Confronting the code of conduct gap
Guy Harrison, General Manager, Dow Jones Risk & Compliance, discusses the company's recent research into third-party risk management.
Third-party risk management systems and processes are in need of significant upgrades as supply chains become more global
Dow Jones Risk & Compliance, recently examined the third-party risk management practices of U.K. companies with a particular focus on the vetting of suppliers in lengthening supply chains.
In August, its team surveyed 250 U.K.-based procurement professionals across five sectors: engineering and construction, oil and gas, IT and technology, media and telecoms and manufacturing.
The survey uncovered that the policies designed to vet suppliers and vendors against indicators of bribery and corruption risk are poorly understood and inconsistently applied.
The findings were concerning—but perhaps not altogether surprising. Especially not when one considers the operational constraints faced by the teams responsible for supplier onboarding and vetting through the supply chain, be that in procurement or other business units.
The results paint a clear picture of an industry facing an enormous task.
Half of the U.K.-based procurement professionals believe ‘corners are cut’ in order to vet and onboard suppliers more quickly. As you can see in the graph below, this sentiment varies across sectors. Generally speaking, however, it appears that the need to meet business demands often trumps the need for rigorous third-party vetting.
Nearly half of respondents are not wholly confident that all of their existing suppliers have been vetted properly and believe one-third of new supplier onboarding in the last 12 months is likely to have been executed improperly.
While more than 60 % of procurement professionals believe that their organization’s code of conduct with regard to third-party risk management is consistently applied when necessary, one-third believe their colleagues do not understand supply chain risks. Only 22% are “very confident” that employees would be able to identify a breach.
A third of procurement professionals say their organizations do not extend their vetting to fourth-party vendors and therefore have no visibility of their supply chain beyond immediate suppliers.
Less than half (45%) have regular training and certification programmes to ensure the code of conduct for third-party risk management is fully understood and applied.
Finally, more than two-fifths (43%) of procurement professionals recognize the need to make changes and overhaul their approaches but many are likely hindered by resource constraints. 52% expect their third-party vendor management budgets to stay the same or face cutbacks and 24% plan for reduced budgets.
These results are especially worrying given that the pressure on third-party risk management systems is only going to increase as supply chains become more global.
In fact, the professionals surveyed expect the number of third-party suppliers that they rely on to increase by 40% age points over the next three years. That’s a significant increase and one that businesses need to prepare for.

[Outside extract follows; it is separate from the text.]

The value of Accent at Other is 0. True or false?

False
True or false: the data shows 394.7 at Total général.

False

Businesses that cannot clearly articulate their risk appetite—and that do not share that information effectively with their workforce—may be set to face tough questions from regulators, damaging financial penalties and discredited reputations.

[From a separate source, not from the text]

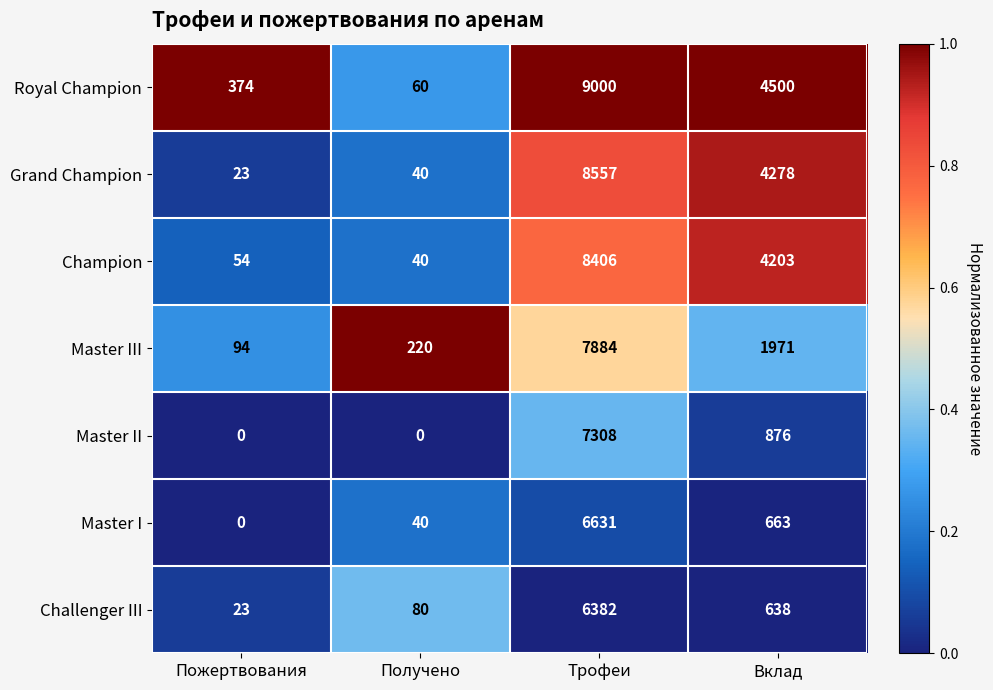

Count the number of data series in this chart.

7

Is there an upside to all this? Dow Jones Risk & Compliance believes there is.
The ‘code of conduct gap’ research identified it can be addressed with proper technology, tools and a commitment to training across the business.
Employees are going to become even more important as the first line of defence. All organisations, whether dependent on in-country or expansive global supply chains, must embrace the need to empower their people to understand, implement and actively maintain policies and processes around third-party risk management. To that end, it is vital that employees are provided with the right level of training and ongoing support.
Technology is another key factor. Businesses do not always have the resources to establish adequate checks and balances in their due diligence processes. In fact, Dow Jones Risk & Compliance has seen many instances of global businesses relying on spreadsheets and emails to keep track of their vetting and onboarding.
Solutions based on high-quality data and integrated workflows can help automate and streamline these processes, while ensuring compliance with regulatory requirements for documented decision-making and audit trails. The right technology can drive a risk-based approach that helps surface the parties within your supply chain—based on considerations such as jurisdictions or type of business relationship—that carry the highest level of risk.
A risk-based, technology-driven and employee-tested approach ensures you are protecting your supply chain in all the right places, and therefore are better protected overall.